**Esercizi da svolgere**.
1. Traduci in inglese questa frase del brano sull'origine del termine «shashka»: «Prima di tutto, né nella lingua circassa, né in quella cecena, né in lingua osseta esiste una parola del genere.»
2. Mostra ogni riga dei record che contiene la parola "energie", tenendo conto di maiuscole e minuscole.

**Testo di riferimento**.
__________________________________________________
ORIGINE ETIMOLOGICA DEL TERMINE

Nella moderna scienza delle armi è opinione, saldamente radicata, che il termine “shashka” abbia origine caucasica. Di solito interpretato come derivato dalla parola “sa-shho”, che in Kabardino significa “lungo coltello”. Tuttavia, molti autori contemporanei hanno confutato questa convinzione, come nel caso dell’autorevole Emma G. Astvatsaturyan – scomparsa recentemente - autrice di innumerevoli saggi sulle armi caucasiche.

Infatti, dopo attente ricerche, vari studiosi sostengono che il termine “shashka” abbia diversa derivazione. Prima di tutto, né nella lingua circassa, né in quella cecena, né in lingua osseta esiste una parola del genere. La prima fonte del XVII secolo dove viene menzionata la parola "shashka " è il dizionario russo-inglese di Richard James (edito tra il 1618 e il 1619). Il testo contiene diverso materiale enciclopedico sulle armi russe, e tra queste riporta la parola "shash", della quale, però, non vi è riscontro di traduzione e nessuna interpretazione sul tipo di arma in oggetto: ne viene riportata solo la dizione fonetica, senza specificare il significato semantico della parola.
__________________________________________________
**Estratto dei dati**.
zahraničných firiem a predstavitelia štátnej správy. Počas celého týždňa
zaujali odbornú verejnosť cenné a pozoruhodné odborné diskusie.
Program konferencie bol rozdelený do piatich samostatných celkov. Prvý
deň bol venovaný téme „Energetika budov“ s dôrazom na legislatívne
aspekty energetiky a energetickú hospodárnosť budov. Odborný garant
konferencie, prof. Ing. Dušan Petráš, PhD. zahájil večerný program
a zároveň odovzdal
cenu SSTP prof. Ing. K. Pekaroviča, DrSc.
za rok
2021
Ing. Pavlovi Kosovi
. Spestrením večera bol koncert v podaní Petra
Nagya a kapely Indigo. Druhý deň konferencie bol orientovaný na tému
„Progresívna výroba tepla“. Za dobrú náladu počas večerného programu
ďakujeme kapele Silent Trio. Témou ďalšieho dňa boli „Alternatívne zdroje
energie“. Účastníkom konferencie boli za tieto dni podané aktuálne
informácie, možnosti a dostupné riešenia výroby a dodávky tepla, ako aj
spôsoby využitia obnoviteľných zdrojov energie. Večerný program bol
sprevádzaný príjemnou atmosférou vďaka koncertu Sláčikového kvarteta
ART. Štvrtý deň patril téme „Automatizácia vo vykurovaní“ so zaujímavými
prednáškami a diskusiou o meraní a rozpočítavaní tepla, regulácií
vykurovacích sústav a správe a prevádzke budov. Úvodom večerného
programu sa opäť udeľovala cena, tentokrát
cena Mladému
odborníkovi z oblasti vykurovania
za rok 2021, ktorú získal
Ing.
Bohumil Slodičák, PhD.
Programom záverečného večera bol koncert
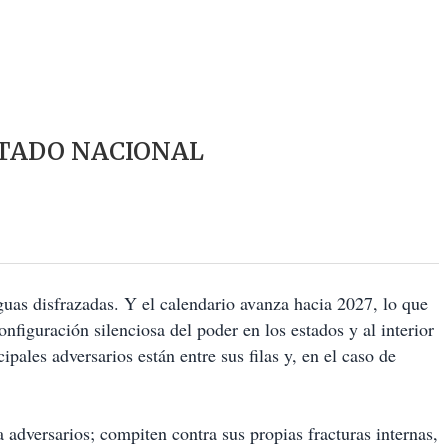
TADO NACIONAL
guas disfrazadas. Y el calendario avanza hacia 2027, lo que
onfiguración silenciosa del poder en los estados y al interior
ipales adversarios están entre sus filas y, en el caso de
dversarios; compiten contra sus propias fracturas internas,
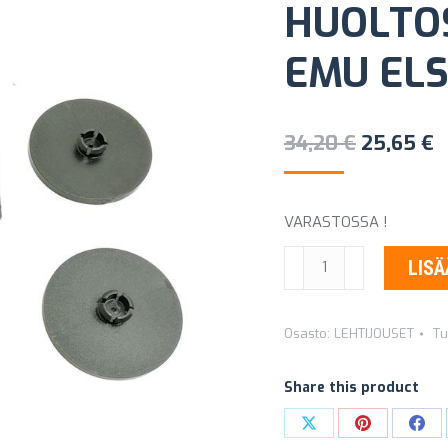
HUOLTO
EMU ELS
Alkuperä
N
34,20
€
25,65
€
hinta
h
oli:
o
VARASTOSSA !
34,20 €.
2
LEHTIJOUSEN
LISÄ
HUOLTOSARJA
OLD
Osasto:
LEHTIJOUSET
Tu
MAN
EMU
Share this product
ELSK13
määrä
Share
Share
Sha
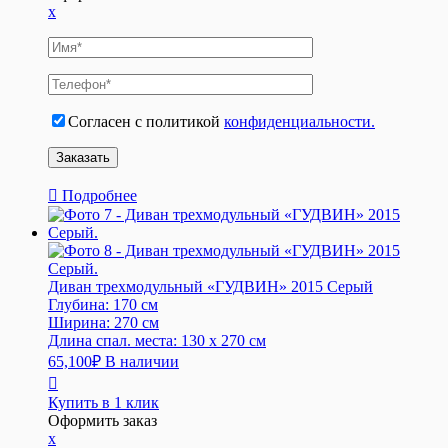
x
Согласен с политикой
конфиденциальности.
Подробнее
Диван трехмодульный «ГУДВИН» 2015 Серый
Глубина:
170 см
Ширина:
270 см
Длина спал. места:
130 x 270 см
65,100
₽
В наличии
Купить в 1 клик
Оформить заказ
x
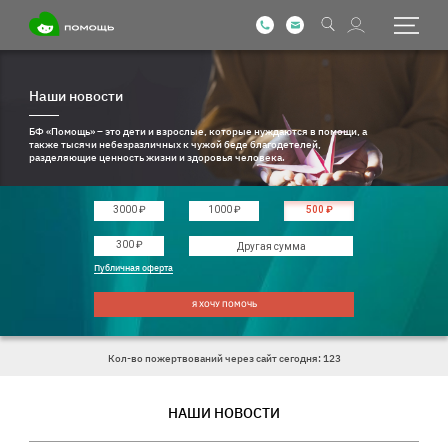
Наши новости
БФ «Помощь» – это дети и взрослые, которые нуждаются в помощи, а
также тысячи небезразличных к чужой беде благодетелей,
разделяющие ценность жизни и здоровья человека.
3000 ₽
1000 ₽
500 ₽
Введите другую сумму
300 ₽
Публичная оферта
Я ХОЧУ ПОМОЧЬ
Кол-во пожертвований через сайт сегодня: 123
НАШИ НОВОСТИ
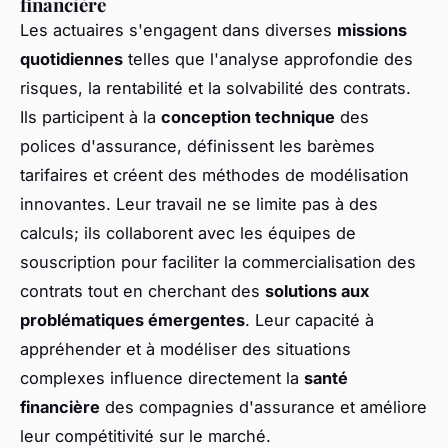
financière
Les actuaires s'engagent dans diverses
missions
quotidiennes
telles que l'analyse approfondie des
risques, la rentabilité et la solvabilité des contrats.
Ils participent à la
conception technique
des
polices d'assurance, définissent les barèmes
tarifaires et créent des méthodes de modélisation
innovantes. Leur travail ne se limite pas à des
calculs; ils collaborent avec les équipes de
souscription pour faciliter la commercialisation des
contrats tout en cherchant des
solutions aux
problématiques émergentes
. Leur capacité à
appréhender et à modéliser des situations
complexes influence directement la
santé
financière
des compagnies d'assurance et améliore
leur compétitivité sur le marché.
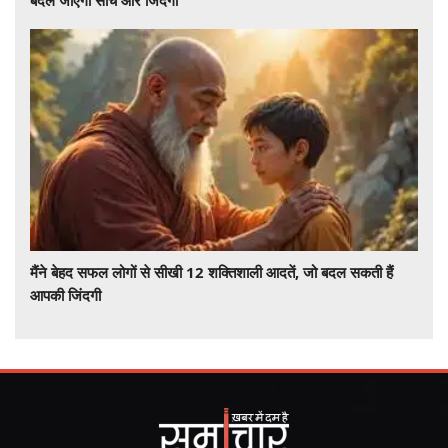
बदल जाएगी सोच और जिंदगी
मैंने बेहद सफल लोगों से सीखी 12 शक्तिशाली आदतें, जो बदल सकती हैं
आपकी जिंदगी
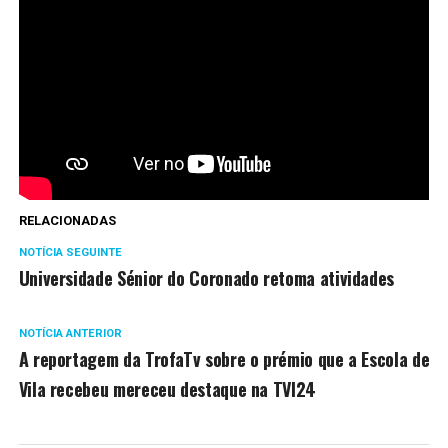
RELACIONADAS
NOTÍCIA SEGUINTE
Universidade Sénior do Coronado retoma atividades
NOTÍCIA ANTERIOR
A reportagem da TrofaTv sobre o prémio que a Escola de
Vila recebeu mereceu destaque na TVI24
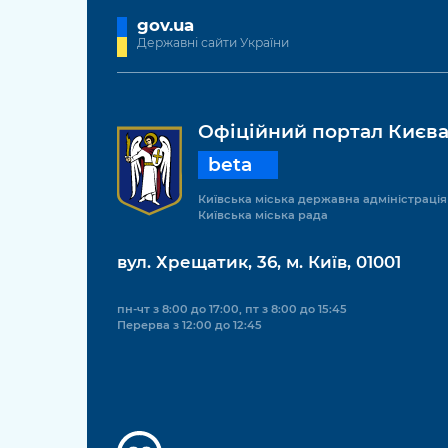
gov.ua
Державні сайти України
Офіційний портал Києв
beta
Київська міська державна адміністрація
Київська міська рада
вул. Хрещатик, 36, м. Київ, 01001
пн-чт з 8:00 до 17:00, пт з 8:00 до 15:45
Перерва з 12:00 до 12:45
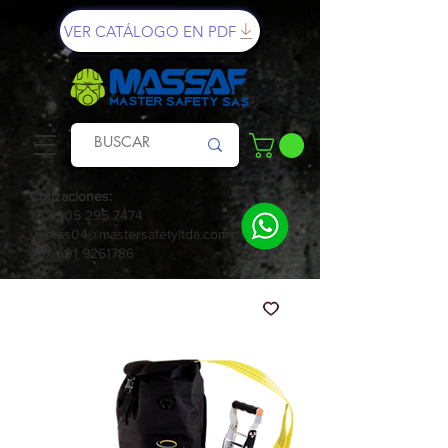
VER CATÁLOGO EN PDF
Cotizaciones:
+57 305 295 7474
ventas04@mastersafetyltda.com
+57 601 9261786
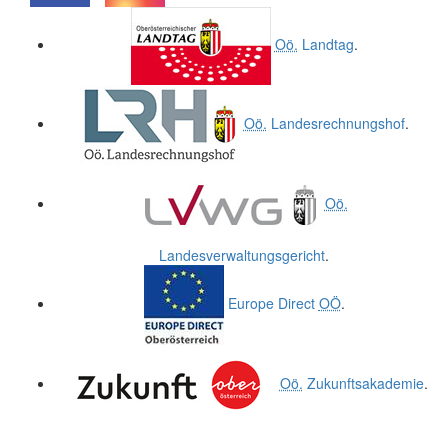
.
.
Oö.
Landtag
.
Oö.
Landesrechnungshof
.
Oö.
Landesverwaltungsgericht
.
Europe Direct
OÖ
.
Oö.
Zukunftsakademie
.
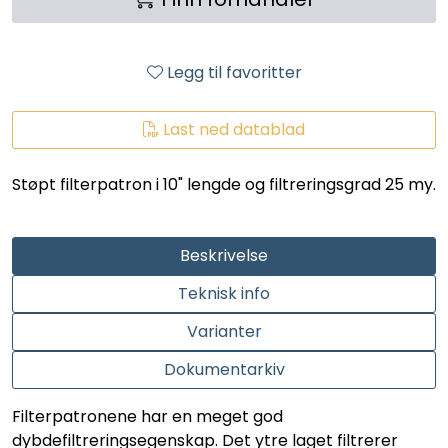
LEGIONELLA
DIFFUSOR
Legg til favoritter
STATISKE MIKSERE
Last ned datablad
LAGERSALG
Støpt filterpatron i 10" lengde og filtreringsgrad 25 my.
Marked
Beskrivelse
Aktuelt
Teknisk info
Varianter
Om oss
Dokumentarkiv
Kontakt
Filterpatronene har en meget god
dybdefiltreringsegenskap. Det ytre laget filtrerer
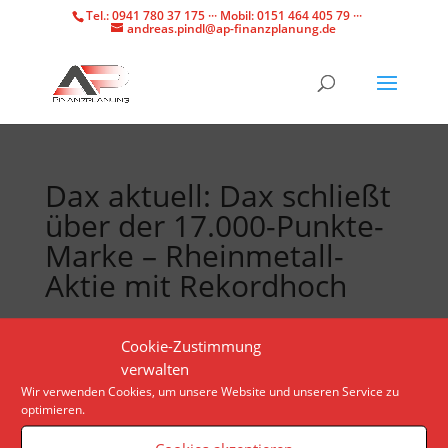
Tel.: 0941 780 37 175 ··· Mobil: 0151 464 405 79 ···
andreas.pindl@ap-finanzplanung.de
Dax aktuell: Dax schließt
über der 17.000-Punkte-
Marke – Rheinmetall-
Aktie mit Rekordhoch
Seit viereinhalb Wochen ist der Leitindex im
Cookie-Zustimmung
Aufwärtstrend. Am Montag hat er sich zwar kaum
verwalten
von der Stelle bewegt. Doch es gibt Signale, dass die
Wir verwenden Cookies, um unsere Website und unseren Service zu
optimieren.
Rekordjagd durchaus noch weitergehen kann.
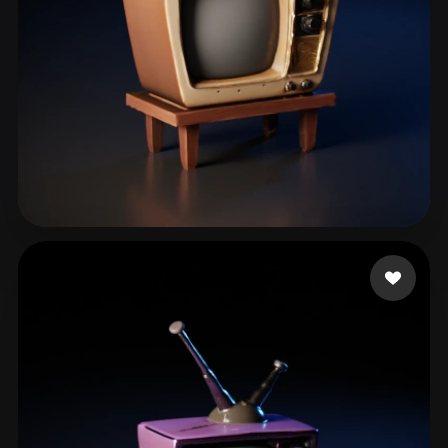
Rostami Kolsoom
130 me gusta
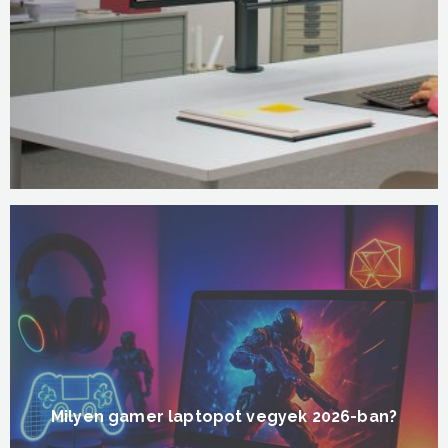
Milyen gamer laptopot vegyek 2026-ban?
__________________________________________________
**Soluzioni degli esercizi**.
1. First of all, no such word exists in the Circassian language, in Chechen, or in the Ossetian language.

2.
energie“. Účastníkom konferencie boli za tieto dni podané aktuálne
spôsoby využitia obnoviteľných zdrojov energie. Večerný program bol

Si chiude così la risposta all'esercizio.